> Ordem de serviço 1:
Com base no texto do exercício, responda:
(a) Em que avenida os apoiadores ouviram o discurso de Bolsonaro no Sete de Setembro?
(b) De qual ministro Bolsonaro disse que não mais cumpriria as decisões?
(c) A que Bolsonaro atribuiu suas palavras contundentes ao recuar?

> Texto do exercício:
Afinal, Bolsonaro pode ser preso?
Ameaça do presidente de descumprir ordens do STF e eventuais ilicitudes previstas em lei podem virar ação penal contra Bolsonaro. Após pressão política, presidente recua e diz que falas golpistas em atos do Sete de Setembro ocorreram no “calor do momento”
“Aviso aos canalhas que não serei preso.” A frase foi uma das mais enfáticas ditas pelo presidente Jair Bolsonaro durante o discurso desta terça-feira, no Sete de Setembro, a milhares de apoiadores que foram defender o Governo na avenida Paulista. A preocupação de Bolsonaro chamou a atenção porque, até hoje, todos os presidentes brasileiros que responderam por algum malfeito durante o mandato o fizeram por um crime político —ou de responsabilidade—, cuja pena é o impeachment, e não a prisão. A lei do país permite, no entanto, que Bolsonaro sofra também ações penais que podem levá-lo à cadeia por crimes comuns. Esse poderia ser o caso em um eventual embate com o Supremo, como prometeu Bolsonaro durante os atos ao dizer que não mais cumpriria as decisões do ministro Alexandre de Moraes, autor do inquérito das fake news, que investiga o presidente. Nesta quinta, depois da pressão política que sofreu diante de suas falas, Bolsonaro recuou. Escreveu que lutaria contra Moraes apenas na esfera judicial, e destacou que respeita os demais Poderes da República. ”Quero declarar que minhas palavras, por vezes contundentes, decorreram do calor do momento e dos embates que sempre visaram o bem comum”, disse.

> Entradas fornecidas:
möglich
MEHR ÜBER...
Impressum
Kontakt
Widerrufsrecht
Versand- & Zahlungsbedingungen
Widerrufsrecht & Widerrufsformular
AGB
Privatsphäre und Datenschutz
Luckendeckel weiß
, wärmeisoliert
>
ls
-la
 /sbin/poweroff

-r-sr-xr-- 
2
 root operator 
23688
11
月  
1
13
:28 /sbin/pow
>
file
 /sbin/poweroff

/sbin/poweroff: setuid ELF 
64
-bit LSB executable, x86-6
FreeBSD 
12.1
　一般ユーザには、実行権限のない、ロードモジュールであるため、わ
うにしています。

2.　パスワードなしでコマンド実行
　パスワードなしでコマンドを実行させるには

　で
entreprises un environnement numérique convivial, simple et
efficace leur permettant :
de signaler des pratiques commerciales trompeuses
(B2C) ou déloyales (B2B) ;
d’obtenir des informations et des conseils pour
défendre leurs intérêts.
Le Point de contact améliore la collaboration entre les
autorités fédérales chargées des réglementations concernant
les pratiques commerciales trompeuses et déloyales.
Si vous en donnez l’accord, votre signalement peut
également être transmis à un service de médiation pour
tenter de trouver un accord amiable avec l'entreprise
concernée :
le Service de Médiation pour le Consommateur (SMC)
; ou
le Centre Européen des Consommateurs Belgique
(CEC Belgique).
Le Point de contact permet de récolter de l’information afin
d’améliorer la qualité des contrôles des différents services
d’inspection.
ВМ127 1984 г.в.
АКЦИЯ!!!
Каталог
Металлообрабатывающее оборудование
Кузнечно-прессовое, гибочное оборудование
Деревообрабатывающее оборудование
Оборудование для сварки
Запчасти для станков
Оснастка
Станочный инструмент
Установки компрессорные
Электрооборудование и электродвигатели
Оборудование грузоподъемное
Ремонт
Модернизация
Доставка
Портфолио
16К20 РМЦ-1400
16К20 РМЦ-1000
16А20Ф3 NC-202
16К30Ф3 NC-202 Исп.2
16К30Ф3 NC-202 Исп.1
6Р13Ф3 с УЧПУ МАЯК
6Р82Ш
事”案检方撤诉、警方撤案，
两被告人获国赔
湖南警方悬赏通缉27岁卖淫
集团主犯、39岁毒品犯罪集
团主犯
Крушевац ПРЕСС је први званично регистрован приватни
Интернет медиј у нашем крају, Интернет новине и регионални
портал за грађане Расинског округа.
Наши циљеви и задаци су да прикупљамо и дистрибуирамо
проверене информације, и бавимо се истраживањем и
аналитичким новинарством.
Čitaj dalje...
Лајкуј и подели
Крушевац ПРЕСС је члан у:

> Ordem de serviço 2: Expresse como tabela Markdown as linhas das entradas, desde o início delas até a linha que contém "パスワードなしでコマンドを実行させるには", ambas incluídas, sem as linhas em branco. Use as colunas Nº, com a numeração sequencial, e Texto, com a linha.

> Resposta do exercício 1:
(a) À avenida Paulista.
(b) Alexandre de Moraes.
(c) Ao calor do momento e aos embates que sempre visaram o bem comum.

> Resposta do exercício 2:
| Nº | Texto |
|---|---|
| 1 | möglich |
| 2 | MEHR ÜBER... |
| 3 | Impressum |
| 4 | Kontakt |
| 5 | Widerrufsrecht |
| 6 | Versand- & Zahlungsbedingungen |
| 7 | Widerrufsrecht & Widerrufsformular |
| 8 | AGB |
| 9 | Privatsphäre und Datenschutz |
| 10 | Luckendeckel weiß |
| 11 | , wärmeisoliert |
| 12 | > |
| 13 | ls |
| 14 | -la |
| 15 |  /sbin/poweroff |
| 16 | -r-sr-xr--  |
| 17 | 2 |
| 18 |  root operator  |
| 19 | 23688 |
| 20 | 11 |
| 21 | 月   |
| 22 | 1 |
| 23 | 13 |
| 24 | :28 /sbin/pow |
| 25 | > |
| 26 | file |
| 27 |  /sbin/poweroff |
| 28 | /sbin/poweroff: setuid ELF  |
| 29 | 64 |
| 30 | -bit LSB executable, x86-6 |
| 31 | FreeBSD  |
| 32 | 12.1 |
| 33 | 　一般ユーザには、実行権限のない、ロードモジュールであるため、わ |
| 34 | うにしています。 |
| 35 | 2.　パスワードなしでコマンド実行 |
| 36 | 　パスワードなしでコマンドを実行させるには |